EXERCISE AIM>
Reproduce every line of the records that follow, character for character and in the same order.

Saved entries:
┄┄┄┄┄┄┄┄┄┄
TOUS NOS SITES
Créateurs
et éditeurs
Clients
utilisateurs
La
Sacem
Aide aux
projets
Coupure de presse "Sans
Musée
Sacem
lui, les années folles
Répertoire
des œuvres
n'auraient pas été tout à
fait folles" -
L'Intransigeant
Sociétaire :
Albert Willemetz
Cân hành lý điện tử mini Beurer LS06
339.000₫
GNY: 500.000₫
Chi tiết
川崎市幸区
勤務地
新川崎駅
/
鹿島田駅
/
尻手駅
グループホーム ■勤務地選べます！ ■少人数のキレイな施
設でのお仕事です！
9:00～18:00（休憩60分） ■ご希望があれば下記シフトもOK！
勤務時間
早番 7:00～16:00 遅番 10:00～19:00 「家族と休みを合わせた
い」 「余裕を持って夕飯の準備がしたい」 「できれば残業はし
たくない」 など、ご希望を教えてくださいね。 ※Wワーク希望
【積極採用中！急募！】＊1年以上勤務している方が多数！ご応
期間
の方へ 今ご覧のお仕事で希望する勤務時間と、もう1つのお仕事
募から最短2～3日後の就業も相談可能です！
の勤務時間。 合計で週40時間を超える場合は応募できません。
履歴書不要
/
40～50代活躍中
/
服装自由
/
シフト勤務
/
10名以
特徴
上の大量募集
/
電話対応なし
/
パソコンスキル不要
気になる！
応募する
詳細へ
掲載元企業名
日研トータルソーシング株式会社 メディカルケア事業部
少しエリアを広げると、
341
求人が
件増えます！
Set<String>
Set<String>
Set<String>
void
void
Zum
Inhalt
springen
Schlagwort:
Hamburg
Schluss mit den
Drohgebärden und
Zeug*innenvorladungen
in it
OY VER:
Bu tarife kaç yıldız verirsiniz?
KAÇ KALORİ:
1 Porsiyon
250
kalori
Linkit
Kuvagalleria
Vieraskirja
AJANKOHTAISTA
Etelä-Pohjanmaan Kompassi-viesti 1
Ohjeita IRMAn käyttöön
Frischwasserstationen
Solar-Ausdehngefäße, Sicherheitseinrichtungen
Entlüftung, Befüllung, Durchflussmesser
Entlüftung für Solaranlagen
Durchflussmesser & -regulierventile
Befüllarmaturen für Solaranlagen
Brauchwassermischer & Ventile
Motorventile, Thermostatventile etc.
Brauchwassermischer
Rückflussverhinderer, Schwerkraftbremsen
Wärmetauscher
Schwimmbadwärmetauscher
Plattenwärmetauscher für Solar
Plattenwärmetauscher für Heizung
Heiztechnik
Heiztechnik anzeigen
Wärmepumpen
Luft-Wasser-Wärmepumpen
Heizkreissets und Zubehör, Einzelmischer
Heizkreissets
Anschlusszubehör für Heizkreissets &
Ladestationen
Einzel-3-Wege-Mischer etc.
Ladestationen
┄┄┄┄┄┄┄┄┄┄
ANSWER BOX>
TOUS NOS SITES
Créateurs
et éditeurs
Clients
utilisateurs
La
Sacem
Aide aux
projets
Coupure de presse "Sans
Musée
Sacem
lui, les années folles
Répertoire
des œuvres
n'auraient pas été tout à
fait folles" -
L'Intransigeant
Sociétaire :
Albert Willemetz
Cân hành lý điện tử mini Beurer LS06
339.000₫
GNY: 500.000₫
Chi tiết
川崎市幸区
勤務地
新川崎駅
/
鹿島田駅
/
尻手駅
グループホーム ■勤務地選べます！ ■少人数のキレイな施
設でのお仕事です！
9:00～18:00（休憩60分） ■ご希望があれば下記シフトもOK！
勤務時間
早番 7:00～16:00 遅番 10:00～19:00 「家族と休みを合わせた
い」 「余裕を持って夕飯の準備がしたい」 「できれば残業はし
たくない」 など、ご希望を教えてくださいね。 ※Wワーク希望
【積極採用中！急募！】＊1年以上勤務している方が多数！ご応
期間
の方へ 今ご覧のお仕事で希望する勤務時間と、もう1つのお仕事
募から最短2～3日後の就業も相談可能です！
の勤務時間。 合計で週40時間を超える場合は応募できません。
履歴書不要
/
40～50代活躍中
/
服装自由
/
シフト勤務
/
10名以
特徴
上の大量募集
/
電話対応なし
/
パソコンスキル不要
気になる！
応募する
詳細へ
掲載元企業名
日研トータルソーシング株式会社 メディカルケア事業部
少しエリアを広げると、
341
求人が
件増えます！
Set<String>
Set<String>
Set<String>
void
void
Zum
Inhalt
springen
Schlagwort:
Hamburg
Schluss mit den
Drohgebärden und
Zeug*innenvorladungen
in it
OY VER:
Bu tarife kaç yıldız verirsiniz?
KAÇ KALORİ:
1 Porsiyon
250
kalori
Linkit
Kuvagalleria
Vieraskirja
AJANKOHTAISTA
Etelä-Pohjanmaan Kompassi-viesti 1
Ohjeita IRMAn käyttöön
Frischwasserstationen
Solar-Ausdehngefäße, Sicherheitseinrichtungen
Entlüftung, Befüllung, Durchflussmesser
Entlüftung für Solaranlagen
Durchflussmesser & -regulierventile
Befüllarmaturen für Solaranlagen
Brauchwassermischer & Ventile
Motorventile, Thermostatventile etc.
Brauchwassermischer
Rückflussverhinderer, Schwerkraftbremsen
Wärmetauscher
Schwimmbadwärmetauscher
Plattenwärmetauscher für Solar
Plattenwärmetauscher für Heizung
Heiztechnik
Heiztechnik anzeigen
Wärmepumpen
Luft-Wasser-Wärmepumpen
Heizkreissets und Zubehör, Einzelmischer
Heizkreissets
Anschlusszubehör für Heizkreissets &
Ladestationen
Einzel-3-Wege-Mischer etc.
Ladestationen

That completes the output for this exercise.